Exercise goal: Lay out every line of the listing below as a Markdown table with two columns, Row and Listing line, numbering the rows in order. Leave out the blank lines and the pictures.

──────── Records provided ────────

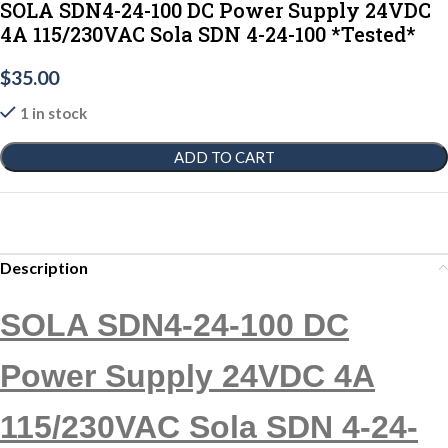
SOLA SDN4-24-100 DC Power Supply 24VDC
4A 115/230VAC Sola SDN 4-24-100 *Tested*
$
35.00
1 in stock
ADD TO CART
Description
SOLA SDN4-24-100 DC
Power Supply 24VDC 4A
115/230VAC Sola SDN 4-24-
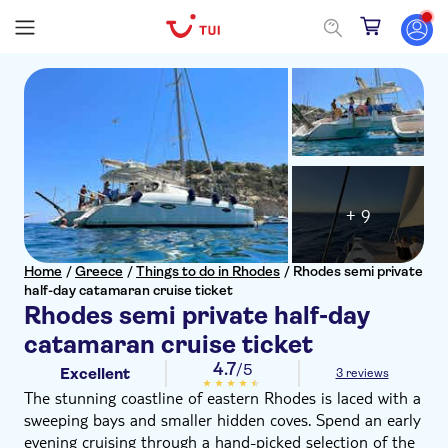
+ 9
Home
/
Greece
/
Things to do in Rhodes
/
Rhodes semi private
half-day catamaran cruise ticket
Rhodes semi private half-day
catamaran cruise ticket
4.7
/5
Excellent
3 reviews
The stunning coastline of eastern Rhodes is laced with a
sweeping bays and smaller hidden coves. Spend an early
evening cruising through a hand-picked selection of the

────────

Result for this task:
| Row | Listing line |
|---|---|
| 1 | SOLA SDN4-24-100 DC Power Supply 24VDC |
| 2 | 4A 115/230VAC Sola SDN 4-24-100 *Tested* |
| 3 | $ |
| 4 | 35.00 |
| 5 | 1 in stock |
| 6 | ADD TO CART |
| 7 | Description |
| 8 | SOLA SDN4-24-100 DC |
| 9 | Power Supply 24VDC 4A |
| 10 | 115/230VAC Sola SDN 4-24- |
| 11 | + 9 |
| 12 | Home |
| 13 | / |
| 14 | Greece |
| 15 | / |
| 16 | Things to do in Rhodes |
| 17 | / |
| 18 | Rhodes semi private |
| 19 | half-day catamaran cruise ticket |
| 20 | Rhodes semi private half-day |
| 21 | catamaran cruise ticket |
| 22 | 4.7 |
| 23 | /5 |
| 24 | Excellent |
| 25 | 3 reviews |
| 26 | The stunning coastline of eastern Rhodes is laced with a |
| 27 | sweeping bays and smaller hidden coves. Spend an early |
| 28 | evening cruising through a hand-picked selection of the |